> CHALLENGE:
Type out every line of the material below word for word, leaving out the picture.

====== GIVEN RECORDS ======

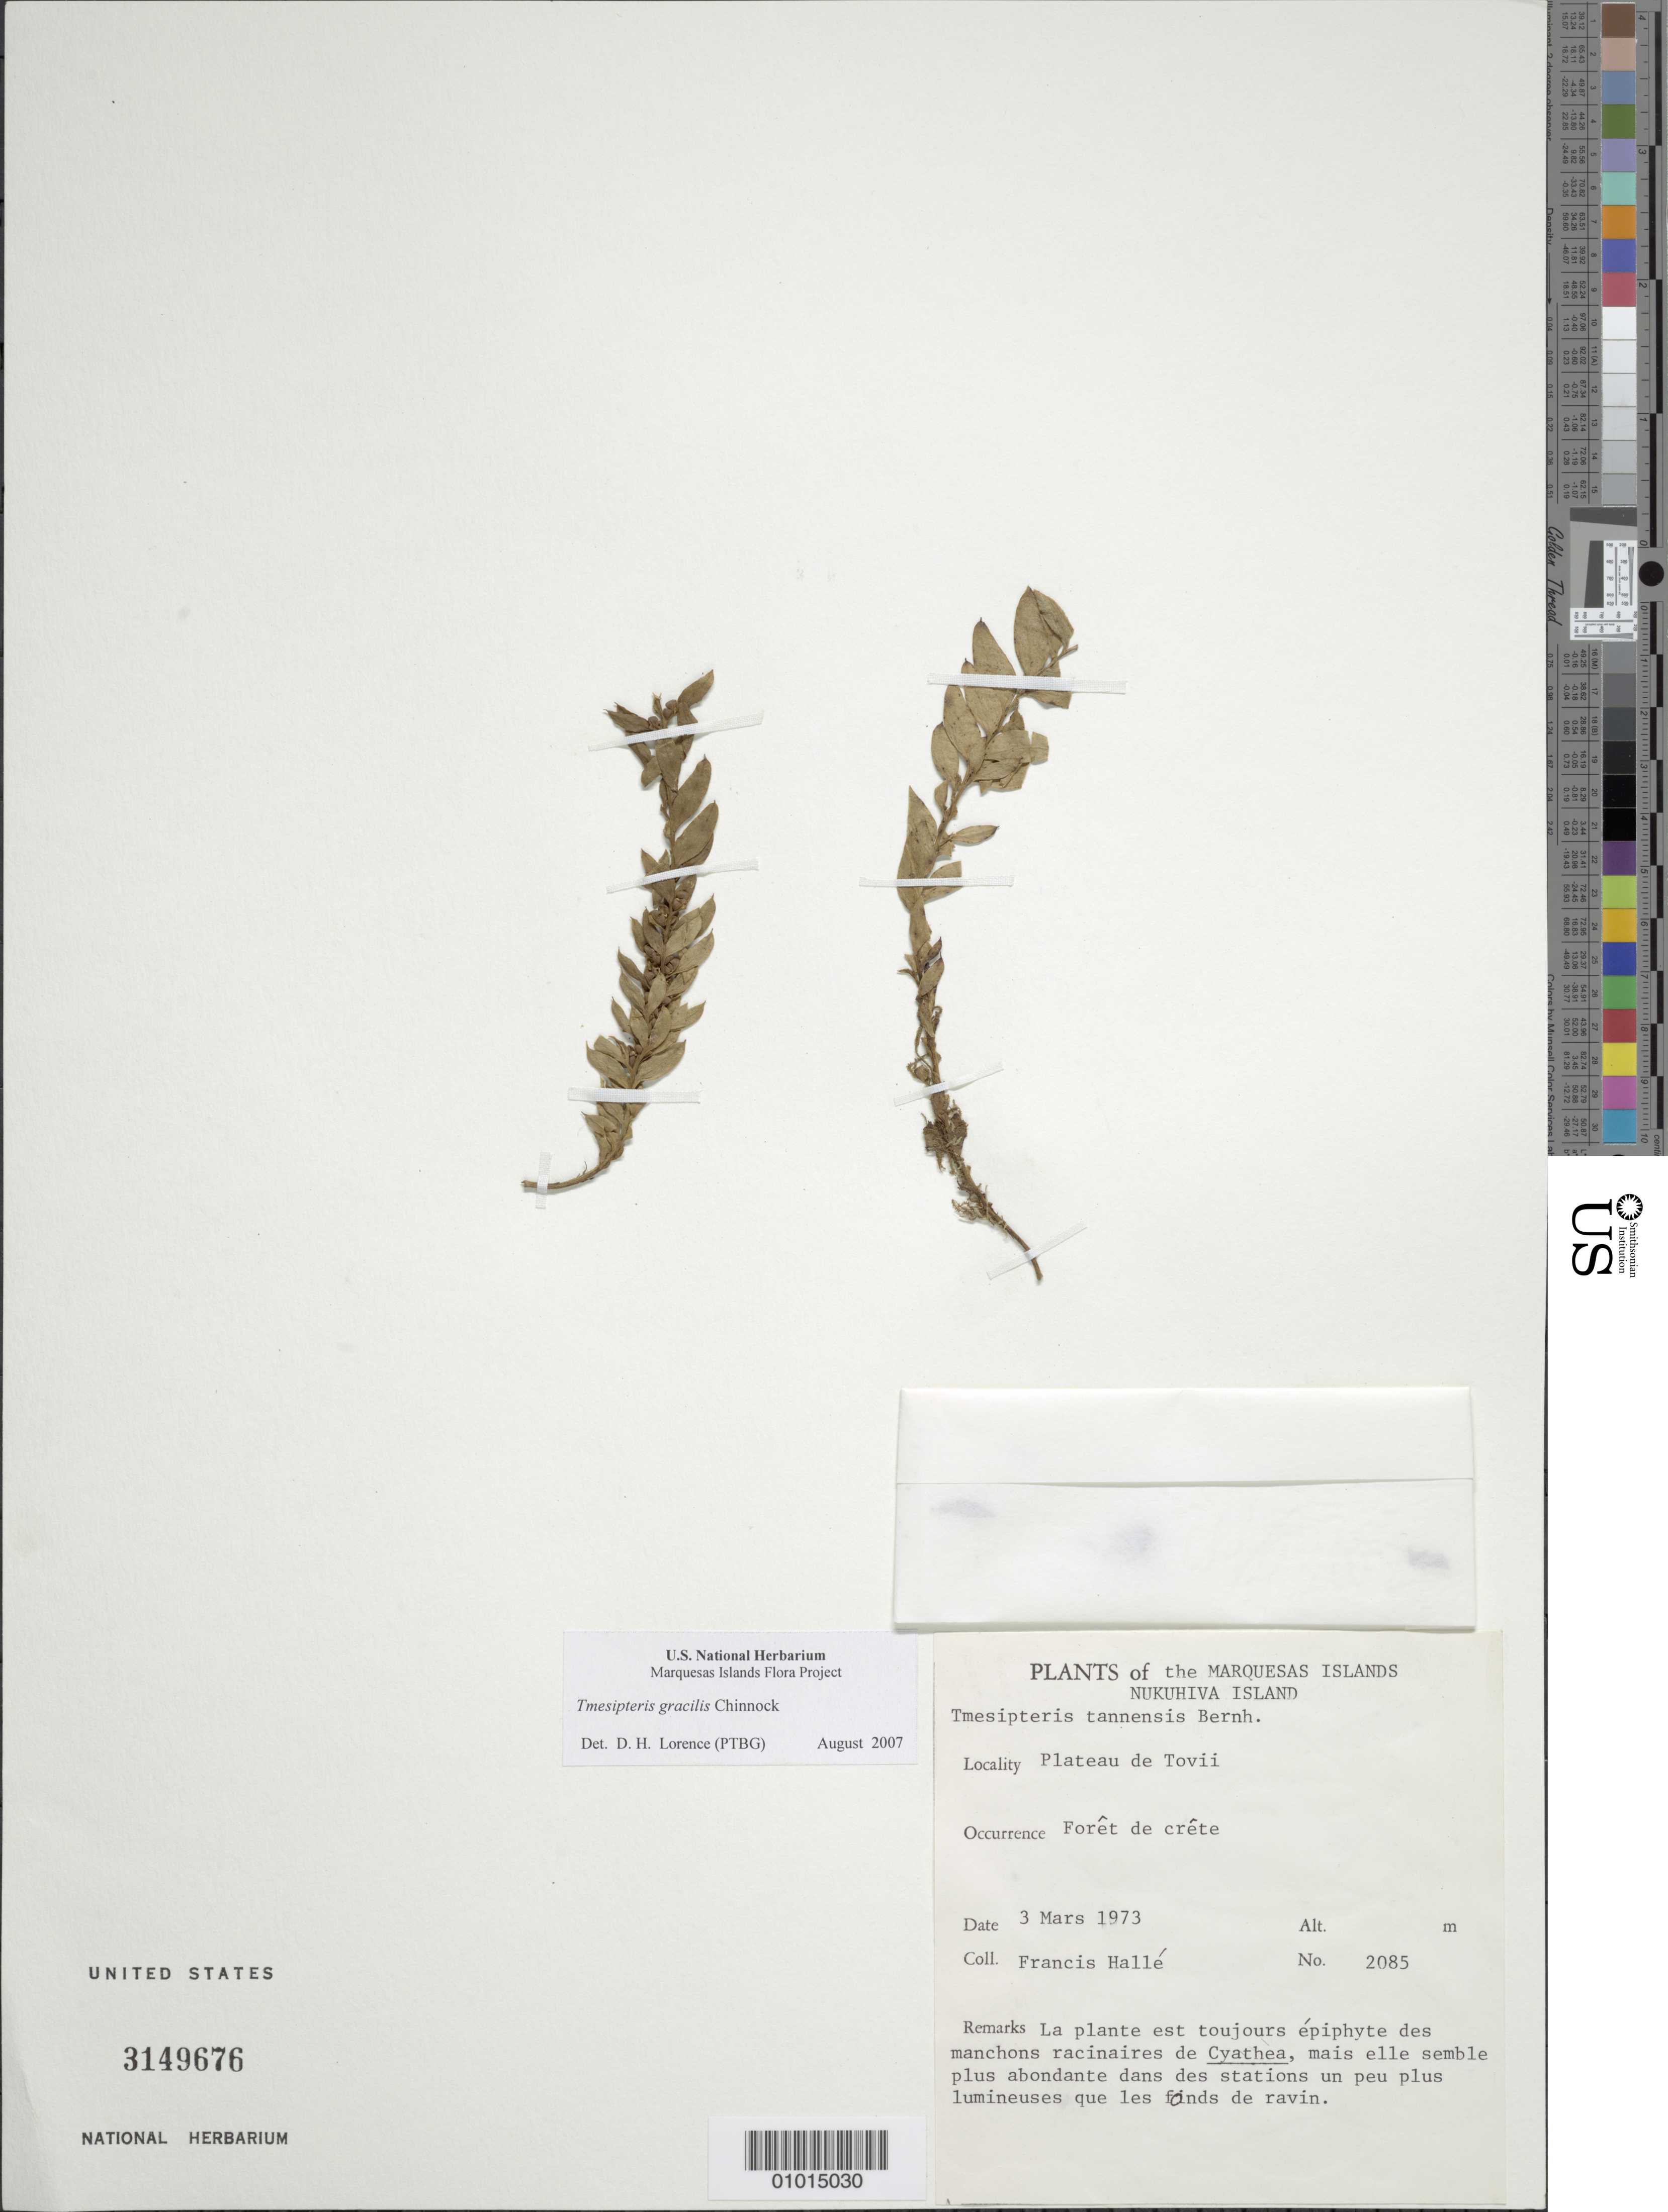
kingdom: Plantae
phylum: Tracheophyta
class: Polypodiopsida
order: Psilotales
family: Psilotaceae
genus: Tmesipteris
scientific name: Tmesipteris gracilis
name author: Chinnock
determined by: Lorence, David H., (PTBG), National Tropical Botanical Garden (UNITED STATES)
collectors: F. Hallé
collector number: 2085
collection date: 1973-03-03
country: French Polynesia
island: Nuku Hiva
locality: Plateau de Toovii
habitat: Forêt de crête; toujours épiphyte des manchons racinaires de Cyathea, mais elle semble plus abondante dans des stations un peu plus lumineuses que les fonds de ravin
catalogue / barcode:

======

> SOLUTION:
kingdom: Plantae
phylum: Tracheophyta
class: Polypodiopsida
order: Psilotales
family: Psilotaceae
genus: Tmesipteris
scientific name: Tmesipteris gracilis
name author: Chinnock
determined by: Lorence, David H., (PTBG), National Tropical Botanical Garden (UNITED STATES)
collectors: F. Hallé
collector number: 2085
collection date: 1973-03-03
country: French Polynesia
island: Nuku Hiva
locality: Plateau de Toovii
habitat: Forêt de crête; toujours épiphyte des manchons racinaires de Cyathea, mais elle semble plus abondante dans des stations un peu plus lumineuses que les fonds de ravin
catalogue / barcode:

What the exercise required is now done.